Access to social networking tools like Twitter and Facebook will help thwart tight censorship in the region, experts say, but it is uncertain whether unrest in Bahrain, Syria, Yemen, Libya and Saudi Arabia will lead to greater democracy.
“It is not possible to stuff a sock in that many mouths,” said Dayem. “There used to be a time when the number of mouths was limited and (governments) could shut all of them up all the time. That model is not longer viable.”
The Committee to Protect Journalists called on authorities in Yemen to explain why they have held prominent journalist Ali Salah Ahmed since Tuesday without revealing his location or charging him with a crime.
Joe Stork, deputy director of Human Rights Watch’s North Africa division, said the recent uprisings had led to a “net gain” for freedom of the media in the region.
“It’s possible to disseminate information from places like Bahrain or Syria in a way that wasn’t possible 10 years ago. It’s just night and day comparison,” Stork said.
“On balance definitely there’s a freer exchange of information but not because governments are allowing it — because they haven’t figured out how to control it.”
Curbs on the media will be much harder to maintain, partly because of more access to cell phones and the Internet, said Elliott Abrams, a senior fellow for Middle Eastern Studies at the Council on Foreign Relations.
“It’s also because the ‘Arab Revolts’ have de-legitimized censorship even more, just as they have de-legitimized stealing elections and stealing public funds,” Abrams said.
“Many governments will continue to try to intimidate journalists physically or through phony prosecutions ... but it will be less and less effective.”

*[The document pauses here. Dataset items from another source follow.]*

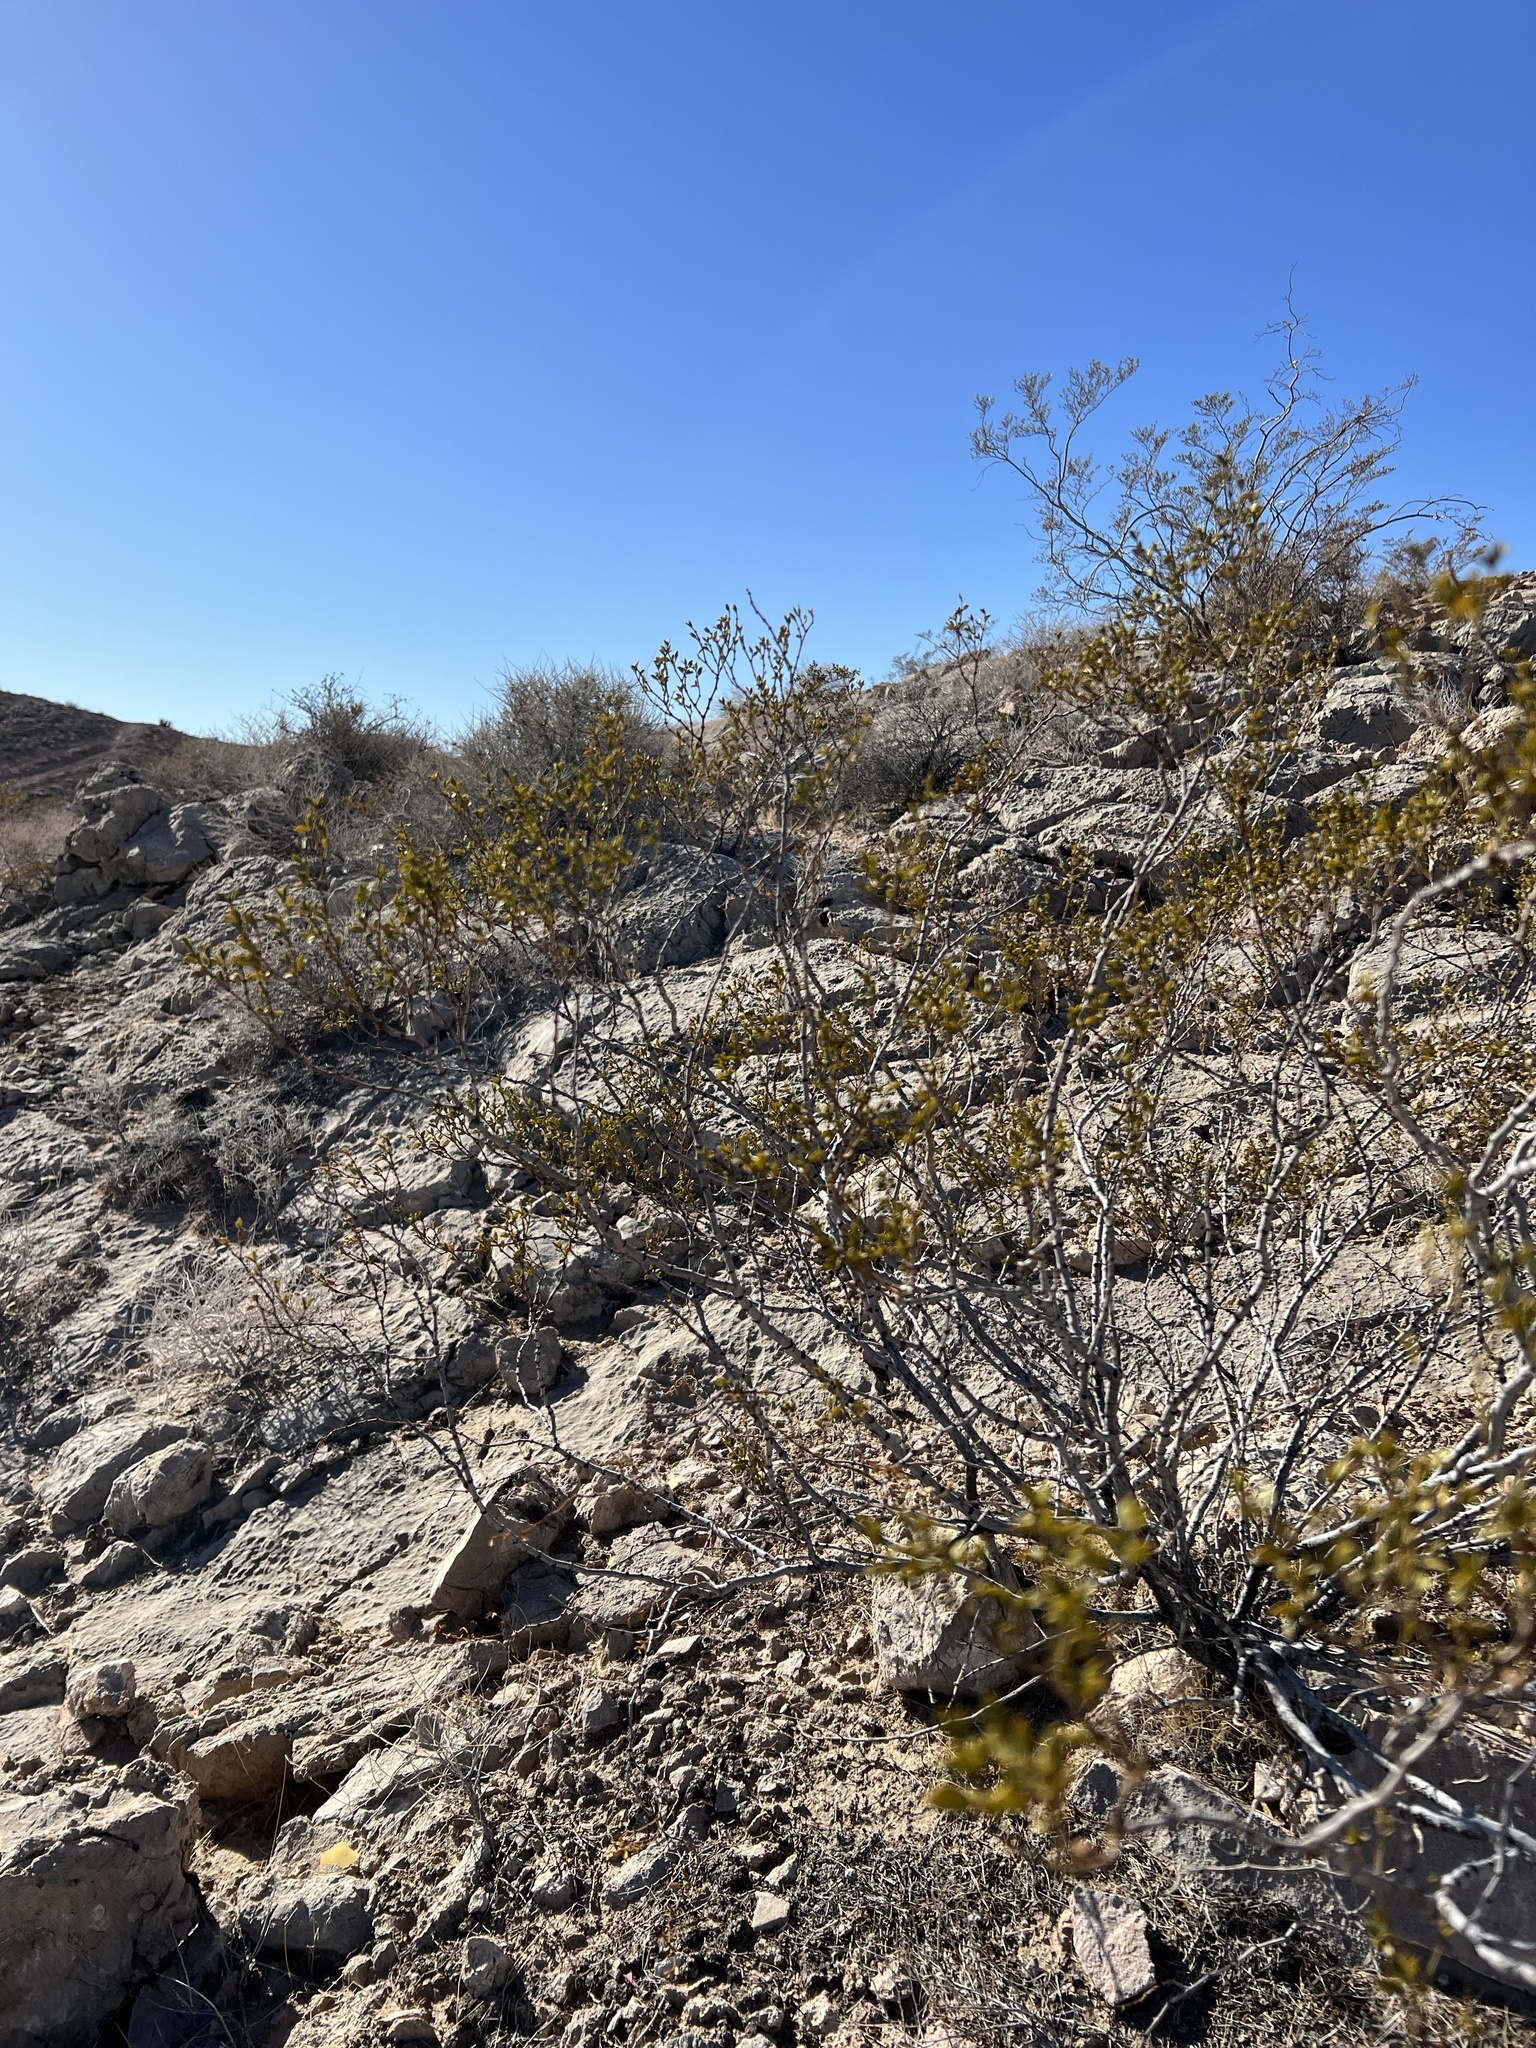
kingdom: Plantae
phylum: Tracheophyta
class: Magnoliopsida
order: Zygophyllales
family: Zygophyllaceae
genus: Larrea
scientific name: Larrea tridentata
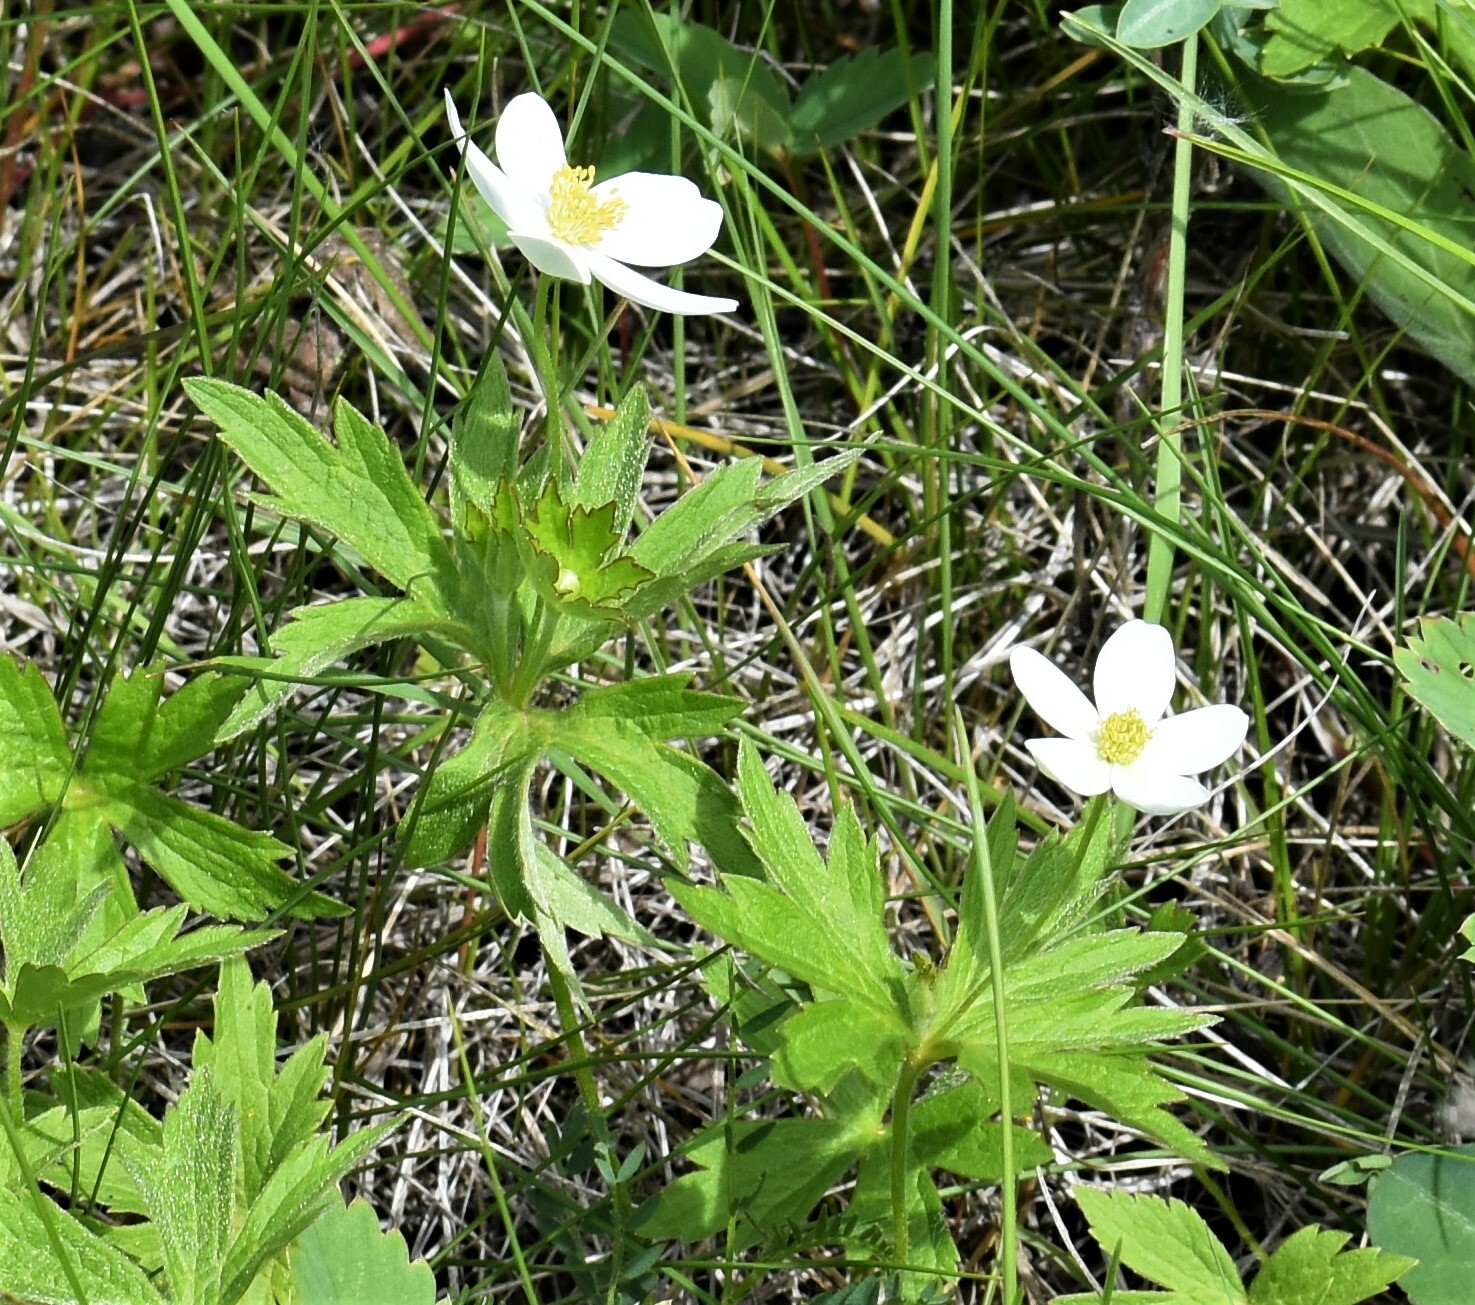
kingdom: Plantae
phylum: Tracheophyta
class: Magnoliopsida
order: Ranunculales
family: Ranunculaceae
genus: Anemonastrum
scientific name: Anemonastrum canadense
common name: Canada anemone
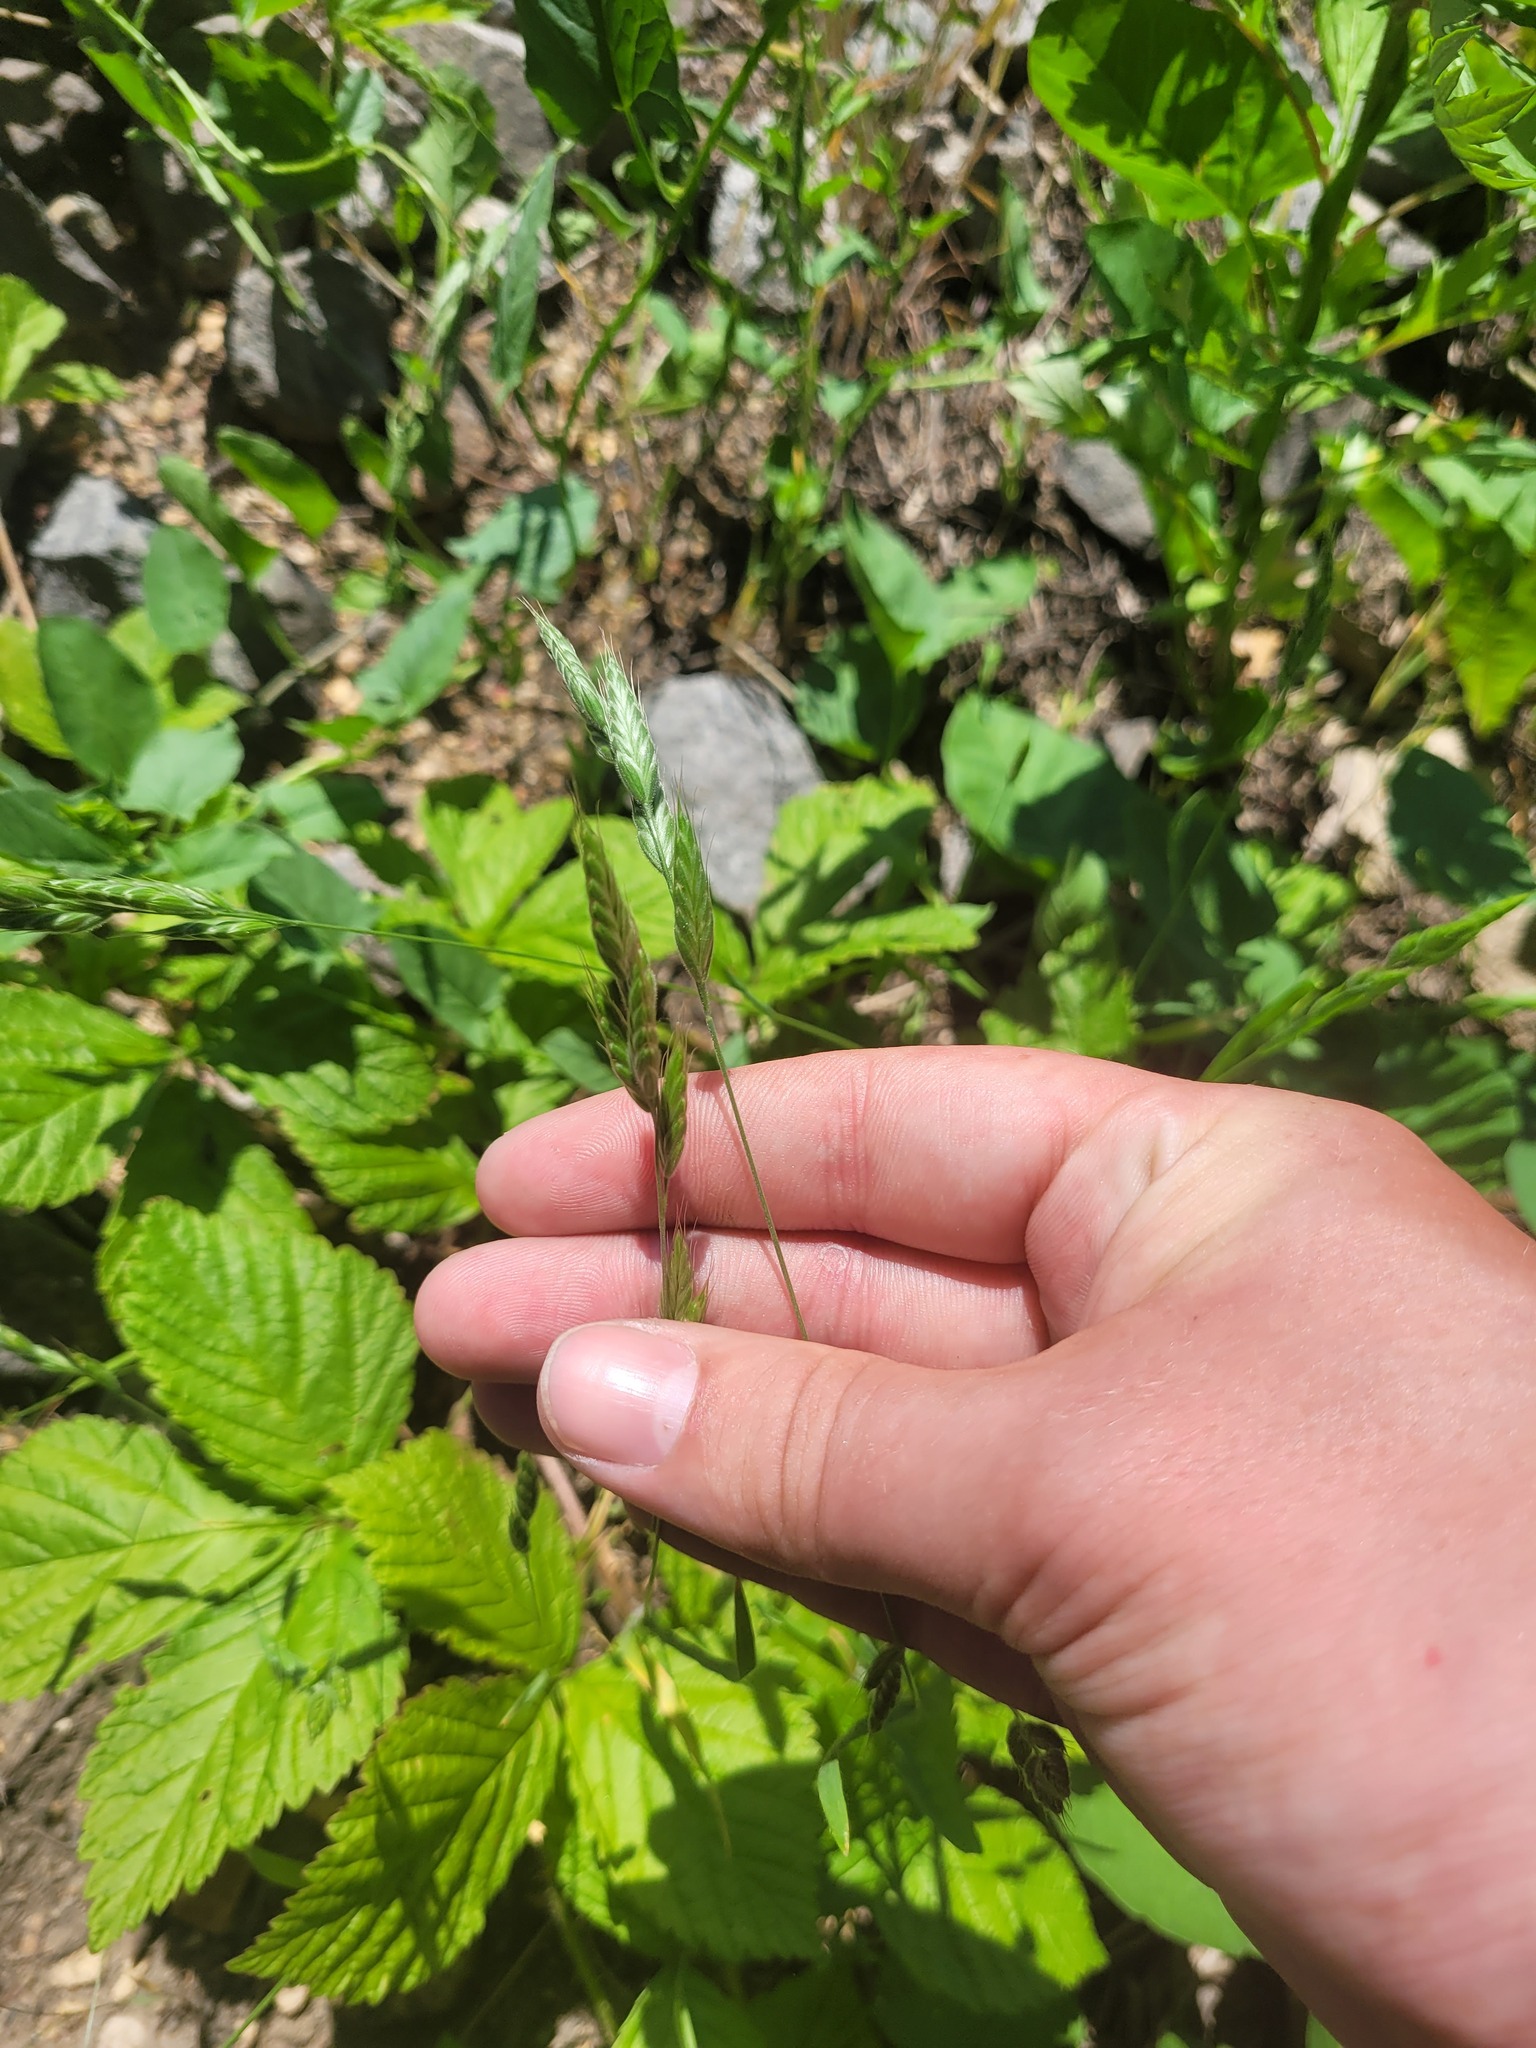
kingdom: Plantae
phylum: Tracheophyta
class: Liliopsida
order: Poales
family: Poaceae
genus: Bromus
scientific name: Bromus hordeaceus
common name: Soft brome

But, Malcolm Smart, Amnesty International’s director for the Middle East and North Africa, said that while some protesters were demanding more freedom for journalists, it was too early to tell what sort of progress might be made.
“We have seen the emergence of the blogger, the citizen journalist ... breaking through,” he said.
Stork said while Egypt appeared to be moving in a positive direction, media freedom had been dealt a blow when the country’s ruling military council demanded last month that coverage by Egyptian newspapers had to be approved by the military’s Morale Affairs Directorate and intelligence.
“The military obviously doesn’t like criticism or critical discussion and they have instructed the media not to engage in it and certainly the major outlets have complied,” he said.
Dayem warned that if there was no change in government in some countries it could result in harsher media treatment, referring an unsuccessful popular uprising in Iran in 2009.
“That certainly hasn’t resulted in a freer media,” he said. “In fact, it’s resulted in a harsher climate for the media in Iran and it has resulted almost directly in Iran being the world’s worst jailer of journalists in 2010.”